Maybe his isn't strong enough for the cows - I know that I made the mistake of buying a low voltage charger because I thought I could get away with it since I was only fencing in 2 strands on about an acre.

The lady at Tractor Supply laughed at me! (In a nice way)

Since mine is such a small area with a big charger, the weeds don't bother the wire too much.
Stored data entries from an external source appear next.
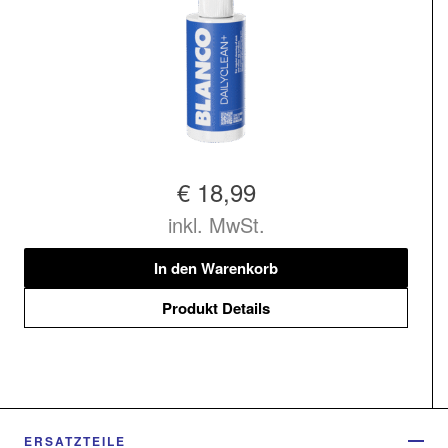
€ 18,99
inkl. MwSt.
In den Warenkorb
Produkt Details
ERSATZTEILE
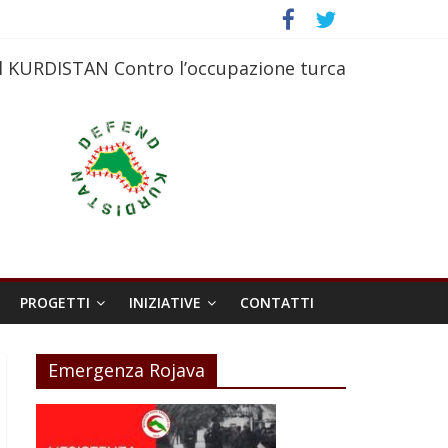
l KURDISTAN Contro l’occupazione turca
PROGETTI
INIZIATIVE
CONTATTI
Emergenza Rojava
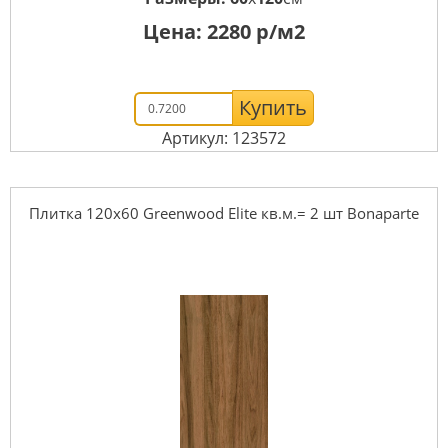
Цена:
2280
р/м2
Купить
Артикул: 123572
Плитка 120x60 Greenwood Elite кв.м.= 2 шт Bonaparte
I do have to patrol the fence line about once a month, but it's very wet where they live and those big skunk cabbage plants grow and are easy to break.

My wire even burnt one right down to nothing because it touched the fence for so long.

I believe that if you buy a charger that's strong enough and you've got enough juice in your charger/outlet, weeds generally aren't a problem.

As far as the increase in elecric bill/batteries, it doesn't cost us much (if anything at all) as far as an increase in our bill to charge up the car battery.  And those things last for years - or at least ours has - it's actaully a battery from a car that was junked and I took it to Wal-mart to have it tested and they said it has a few years left!


----------



## mully (Jun 30, 2010)

jodief100 said:
			
		

> What about weed load?  Are y'all spraying around your electric fence or how do you handle it?
> 
> That is one of several reasons I don't like it.  I use electric for temp fencing a lot.  Quick to set up and tear down.  I don't like permanent electric because I don't like to spray.
> 
> ...


With the right kind of fencer you do not have to worry about weed load as the fencer fries the weeds...no it will not start a fire  With 5000V goats respect HT fencing and i have made one small repair in 5 years. IMO it is the only way to go. Goats love to jump up on wire fences and after awhile they look mangled and to keep the farm looking nice you end up replacing the wire.


----------



## willowtreeacres (Jun 30, 2010)

Thanks everyone for the info! It gave me lots to think about.


----------



## lupinfarm (Jun 30, 2010)

We have a strong fencer so weeds don't usually make much of an impact, but we do probably... twice a month, lift the bottom wire and hook it onto the next insulator up (fencer OFF) and weed wack under it. I hate the look of ratty weeds


----------



## CuddleBug Ranch (Jul 5, 2010)

I use an electric fence for my seven goats ranging in size from pygmy and nigerian to Nubian.  They used to run through and hop over the fence all the time last summer, but for some reason this summer they aren't.  I suspect it is because I still give them some hay at night instead of depending solely on the grass.  I have a weed chopper fencer that is probably close to being as old as I am, (47) and as long as I mow around each side of the electric fence, I have no problems with it shorting out.  I was using a Polywire and found that when the weeds touched it, it burned through it, so I went back to a 14 gage aluminum and only charge the middle wire out of three strands of wire.  My goats have been good this year and stayed where they are supposed to be. Our electric bill goes up in the summer do to other reasons, so I can't say for sure how it affects our electric bill.


----------



## dianneS (Jul 5, 2010)

jodief100 said:
			
		

> What about weed load?  Are y'all spraying around your electric fence or how do you handle it?
> 
> That is one of several reasons I don't like it.  I use electric for temp fencing a lot.  Quick to set up and tear down.  I don't like permanent electric because I don't like to spray.
> 
> ...


There are lots of solar fence chargers.  TSC has one that I'm planning on getting.  It does up to three miles of fence and it supposedly burns off the weeds too.  Its only about a hundred bucks.  I'm running electric fence to keep my horses butts off of the split rail, so I only need one or two strands!  I can't wait to get set up so they stop rubbing their tails off!


----------